> EXTRACT
---+---

Bloodsport II: The Next Kumite
by Stephen Lin, Editor in Chief
November 10, 2003 + Boston, MA
Bracing Myself for Ridicule
I'm going to lose ALL of my street cred by writing the following words: Bloodsport II: The Next Kumite is shockingly good. I'll elaborate on that more in a moment, but I figure I'll take care of some of the initial confusion some of you must be feeling.
You are probably confused because you didn't realize that Bloodsport had a sequel. Well, there is... rather, there ARE. Not only is there Bloodsport II: The Next Kumite, there's also Bloodsport III (no subheading) and Bloodsport IV: The Dark Kumite. For sanity's sake, I'll go ahead and tell you that the third and fourth installments are total and complete crap and shouldn't be allowed into your home for fear of retribution from angry spirits. And that's saying a lot coming from the guy who's seen (and enjoyed in some way) all three Beastmasters.
Back to Bloodsport II
As much as you want/are able to bemoan Jean Claude Van Damme for just about anything and everything he does, the original Bloodsport is still a classic fight-flick. Who gives a damn about the plot or acting? All you really care about are the fights involving martial arts stylists from a pile of different disciplines. Bloodsport II gives you the exact same type of well-filmed joyful violence.

---+---

> HOW TO COMPLETE THIS TASK
Go on with the Bloodsport II review from the point where it stops. The data that comes next has no connection to the review.

(Saved entries)
---+---

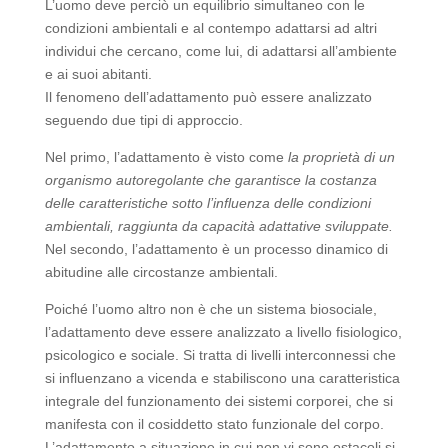
L’uomo deve perciò un equilibrio simultaneo con le
condizioni ambientali e al contempo adattarsi ad altri
individui che cercano, come lui, di adattarsi all’ambiente
e ai suoi abitanti.
Il fenomeno dell’adattamento può essere analizzato
seguendo due tipi di approccio.
Nel primo, l’adattamento è visto come
la proprietà di un
organismo autoregolante che garantisce la costanza
delle caratteristiche sotto l’influenza delle condizioni
ambientali, raggiunta da capacità adattative sviluppate.
Nel secondo, l’adattamento è un processo dinamico di
abitudine alle circostanze ambientali.
Poiché l’uomo altro non è che un sistema biosociale,
l’adattamento deve essere analizzato a livello fisiologico,
psicologico e sociale. Si tratta di livelli interconnessi che
si influenzano a vicenda e stabiliscono una caratteristica
integrale del funzionamento dei sistemi corporei, che si
manifesta con il cosiddetto stato funzionale del corpo.
L’adattamento a situazione in cui non vi sono ostacoli si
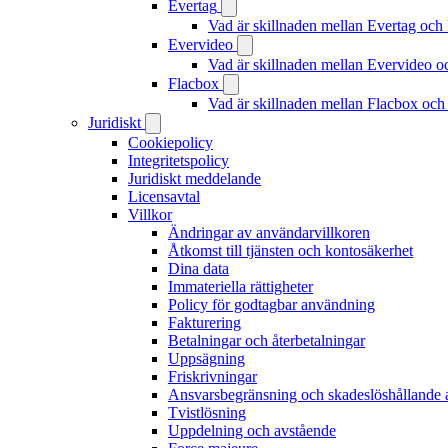
Evertag
Vad är skillnaden mellan Evertag oc
Evervideo
Vad är skillnaden mellan Evervideo 
Flacbox
Vad är skillnaden mellan Flacbox oc
Juridiskt
Cookiepolicy
Integritetspolicy
Juridiskt meddelande
Licensavtal
Villkor
Ändringar av användarvillkoren
Åtkomst till tjänsten och kontosäkerhet
Dina data
Immateriella rättigheter
Policy för godtagbar användning
Fakturering
Betalningar och återbetalningar
Uppsägning
Friskrivningar
Ansvarsbegränsning och skadeslöshållande 
Tvistlösning
Uppdelning och avstående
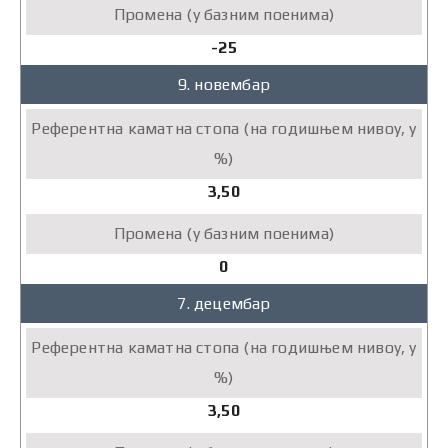
-25
9. новембар
3,50
0
7. децембар
3,50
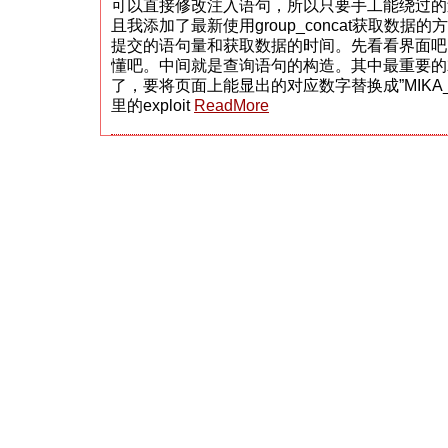
可以直接修改注入语句，所以只要手工能绕过的
具
且我添加了最新使用group_concat获取数
提交的语句量和获取数据的时间。先看看界面吧
懂吧。中间就是查询语句的构造。其中最重要的就是”
了，要将页面上能显出的对应数字替换成”MIKA_MIKA
里的exploit
ReadMore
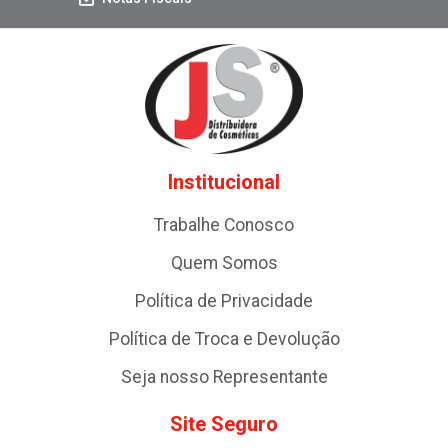
Institucional
Trabalhe Conosco
Quem Somos
Política de Privacidade
Política de Troca e Devolução
Seja nosso Representante
Site Seguro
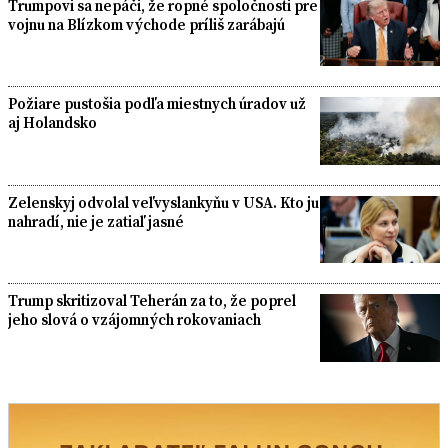
Trumpovi sa nepáči, že ropné spoločnosti pre
vojnu na Blízkom východe príliš zarábajú
Požiare pustošia podľa miestnych úradov už
aj Holandsko
Zelenskyj odvolal veľvyslankyňu v USA. Kto ju
nahradí, nie je zatiaľ jasné
Trump skritizoval Teherán za to, že poprel
jeho slová o vzájomných rokovaniach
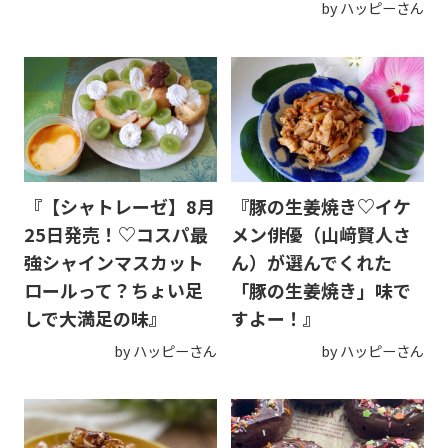
by ハッピーさん
『【シャトレーゼ】8月
『豚の生姜焼き♡イケ
25日発売！♡コスパ最
メン俳優（山﨑賢人さ
強シャインマスカット
ん）が選んでくれた
ロールって？ちょい足
「豚の生姜焼き」味で
しで大満足の味』
すよー！』
by ハッピーさん
by ハッピーさん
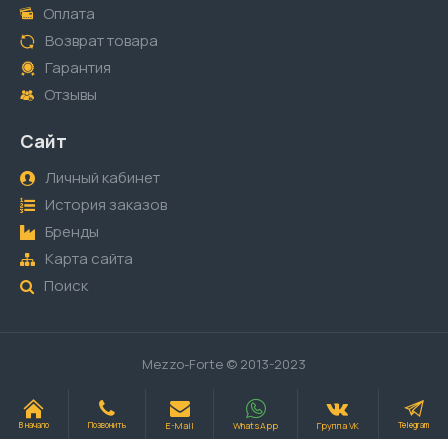
Оплата
Возврат товара
Гарантия
Отзывы
Сайт
Личный кабинет
История заказов
Бренды
Карта сайта
Поиск
Mezzo-Forte © 2013-2023
E-Mail
WhatsApp
Группа VK
В начало
Позвонить
Telegram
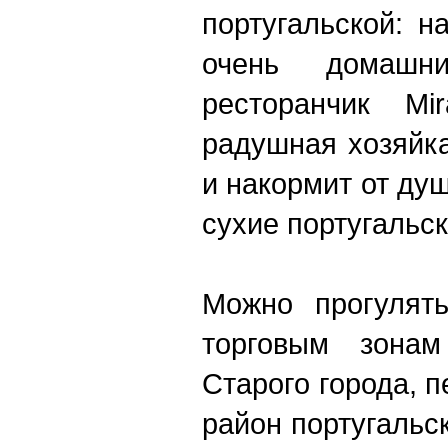
португальской: н
очень домашн
ресторанчик M
радушная хозяйка
и накормит от ду
сухие португальск
Можно прогулять
торговым зонам
Старого города, 
район португальск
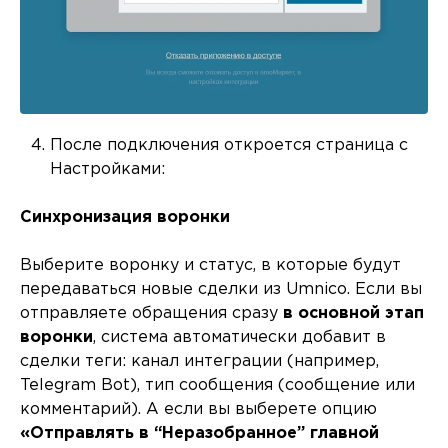
После подключения откроется страница с
Настройками:
Синхронизация воронки
Выберите воронку и статус, в которые будут
передаваться новые сделки из Umnico. Если вы
отправляете обращения сразу
в основной этап
воронки
, система автоматически добавит в
сделки теги: канал интеграции (например,
Telegram Bot), тип сообщения (сообщение или
комментарий). А если вы выберете опцию
«Отправлять в “Неразобранное” главной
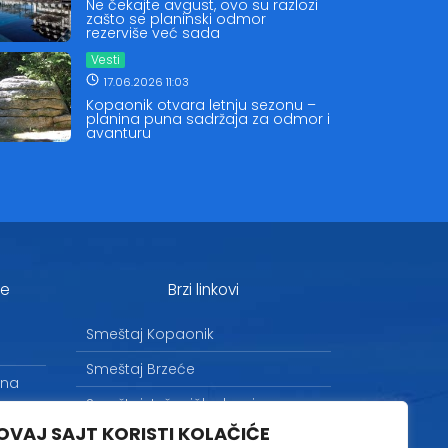
Ne čekajte avgust, ovo su razlozi
zašto se planinski odmor
rezerviše već sada
Vesti
17.06.2026 11:03
Kopaonik otvara letnju sezonu –
planina puna sadržaja za odmor i
avanturu
je
Brzi linkovi
Smeštaj Kopaonik
Smeštaj Brzeće
 na
Smeštaj Jošanička banja
OVAJ SAJT KORISTI KOLAČIĆE
Uslovi korišćenja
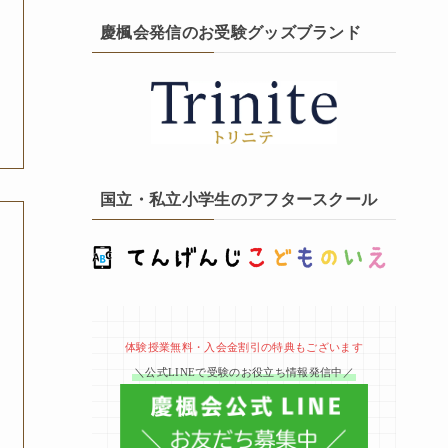
慶楓会発信のお受験グッズブランド
国立・私立小学生のアフタースクール
体験授業無料・入会金割引の特典もございます
＼公式LINEで受験のお役立ち情報発信中／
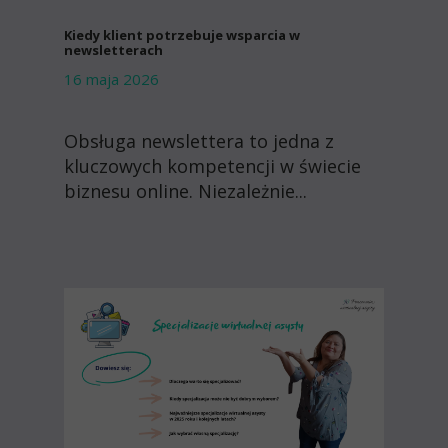
Kiedy klient potrzebuje wsparcia w
newsletterach
16 maja 2026
Obsługa newslettera to jedna z
kluczowych kompetencji w świecie
biznesu online. Niezależnie...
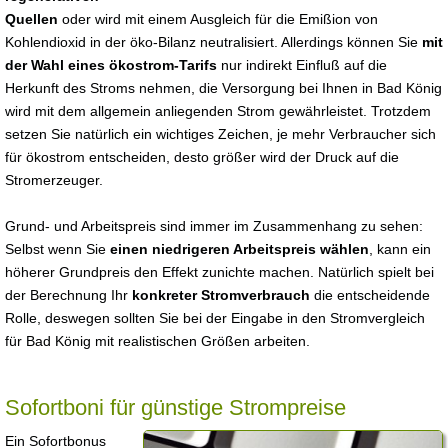
Quellen
oder wird mit einem Ausgleich für die Emißion von
Kohlendioxid in der öko-Bilanz neutralisiert. Allerdings können Sie
mit
der Wahl eines ökostrom-Tarifs
nur indirekt Einfluß auf die
Herkunft des Stroms nehmen, die Versorgung bei Ihnen in Bad König
wird mit dem allgemein anliegenden Strom gewährleistet. Trotzdem
setzen Sie natürlich ein wichtiges Zeichen, je mehr Verbraucher sich
für ökostrom entscheiden, desto größer wird der Druck auf die
Stromerzeuger.
Grund- und Arbeitspreis sind immer im Zusammenhang zu sehen:
Selbst wenn Sie
einen niedrigeren Arbeitspreis wählen
, kann ein
höherer Grundpreis den Effekt zunichte machen. Natürlich spielt bei
der Berechnung Ihr
konkreter Stromverbrauch
die entscheidende
Rolle, deswegen sollten Sie bei der Eingabe in den Stromvergleich
für Bad König mit realistischen Größen arbeiten.
Sofortboni für günstige Strompreise
Ein Sofortbonus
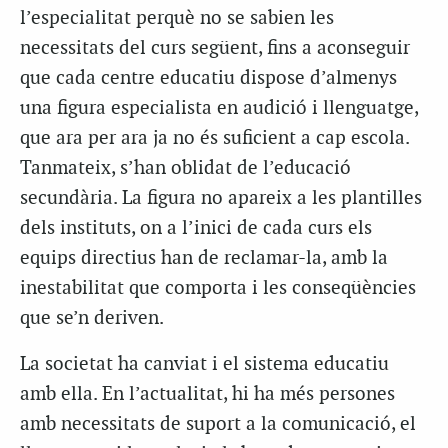
l’especialitat perquè no se sabien les
necessitats del curs següent, fins a aconseguir
que cada centre educatiu dispose d’almenys
una figura especialista en audició i llenguatge,
que ara per ara ja no és suficient a cap escola.
Tanmateix, s’han oblidat de l’educació
secundària. La figura no apareix a les plantilles
dels instituts, on a l’inici de cada curs els
equips directius han de reclamar-la, amb la
inestabilitat que comporta i les conseqüències
que se’n deriven.
La societat ha canviat i el sistema educatiu
amb ella. En l’actualitat, hi ha més persones
amb necessitats de suport a la comunicació, el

---+---

> RESULT OF THIS EXERCISE
Well, almost. The one major difference is that Vam Damme is replaced by Daniel Bernhardt doing a impressively accurate Vam Damme impression, which makes it incredibly bad. But, then again, it could be Bernhardt just being Bernhardt for all I know, as I've never seen him in anything but Bloodsport films. I find it difficult to believe that two similar-looking martial artists could both speak with the same over-heavy French accent. The one carry-over you do get from the first film is that huge ugly dude who played Booger in Revenge of the Nerds. And if it makes you feel any better, Pat Morita's in the film, too. (I'm not sure why, but it made me feel better.)
Does any of this info matter?
Quite frankly, none of this matters. The plot and acting are probably worse than the first Bloodsport. However, the action sequences at the Kumite fight-tournament are all top notch. Seriously, if you're an action or kung fu fan, you should at least rent this movie. Be warned, though, that you could probably OWN this DVD for less than $5.00.
Keep an eye out for the African-American kung fu guy named Cliff. He's totally one of the coolest side characters in a b-grade action flick EVER! Also keep an eye out for the one capoeira stylist. He'll be the guy in the white baggy pants, dancing around, kicking the turd out of some other random guy. And again, for a movie like this, who cares about silly details like names?